If passed, the Public Broadband Act (HB 1336) would allow ports, Native American tribal governments, and public utility districts (PUDs) the ability to provide broadband services directly to private consumer households. The bill seeks to waive state restrictions that currently block ports and PUDs from obtaining retail authority.
 
  • Remote Learning and the Seattle Public School Superintendent’s Remote Learning Task Force (RTLF). We will also continue our involvement in task forces designed to ensure fairness in the remote learning context. ACLU-WA recognizes that access to physical tech devices is only the first step to ensuring fair access to online academic opportunities – we also must prioritize digital literacy and personalized navigation support for families.
 
Our participation on the RLTF allows us the ability to serve as a civil liberties watchdog throughout the Superintendent’s policy recommendation process. For every policy proposal, our presence and advocacy ensure an eye and ear toward individual students’ civil liberties and rights to a fair education.
 
  • Supporting Media Literacy and Digital Citizenship. If passed, the Media Literacy and Digital Citizenship bill (SB 5242) would establish a grant program for school districts within OSPI for the purposes of supporting media literacy and digital citizenship. These new grants are aimed to help school districts develop curriculum to increase student digital literacy and ensure more fair access to material requiring a baseline level of online navigation skills.
 
 
 

BUILDING COMMUNITY KNOWLEDGE, ACCESS AND POWER

If we mean to uphold democratic values and fight for equity and justice for all, it will take more than the dedicated and passionate staff at the ACLU-WA. It will require an educated, activated and fully fired-up community of stakeholders. Working shoulder to shoulder with other organizations and individuals, and with race equity principles as our guide, we can build the empowered society we hope for. Our communications and political work are key components of accomplishing this goal. 
 
Lobby Day & Power Up Trainings. Each year we invite supporters and community members to join us in Olympia to participate in legislative advocacy training and meet with state lawmakers to advocate for critical bills.

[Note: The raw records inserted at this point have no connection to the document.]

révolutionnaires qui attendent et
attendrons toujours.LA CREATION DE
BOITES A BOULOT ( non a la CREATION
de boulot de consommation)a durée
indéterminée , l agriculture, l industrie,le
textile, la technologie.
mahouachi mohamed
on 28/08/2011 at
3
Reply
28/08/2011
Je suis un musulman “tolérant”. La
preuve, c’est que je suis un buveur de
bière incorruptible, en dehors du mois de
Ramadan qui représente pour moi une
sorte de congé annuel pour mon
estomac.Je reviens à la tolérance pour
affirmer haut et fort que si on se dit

In January 2021, we hosted our first virtual lobby week in which constituents formed virtual teams and participated in over 60 lawmaker meetings. We offer regular trainings to People Power activists to build skills around organizing, race equity, and legislative engagement tactics and will continue to expand these programs in 2021.
 
Civics Day. Twice yearly, the ACLU-WA partners with King County Public Defense attorneys and school districts for Civics Day – daylong Know Your Rights and criminal legal system workshops for high schoolers. This, too, has moved to Zoom this year. Because it is now in the virtual space, it will be easier for us to scale Civics Day beyond our current partner school districts this fall.
 
Student clubs. Our team is working to revamp and revive college and high school student clubs. Now that students have similarly found their bearings in a world of remote learning, they are reaching out in hopes of starting ACLU clubs. Clubs will be up and running in weeks to come.
 

CONCLUSION

This past year was filled with challenges: a global pandemic, a historic racial reckoning, an election, an impeachment and an insurrection. And still the ACLU persists. All of those challenges shone a bright spotlight on the inequities in our country and the threats to our democracy – and the tremendous opportunities for transformational change. I am so proud of our accomplishments over the past year and hopeful about the work ahead. We at the ACLU are exceedingly grateful for your partnership.  We absolutely couldn’t do this work without our supporters. This is as much your work as it is ours. Be proud. Be hopeful. We are in this together for the long haul.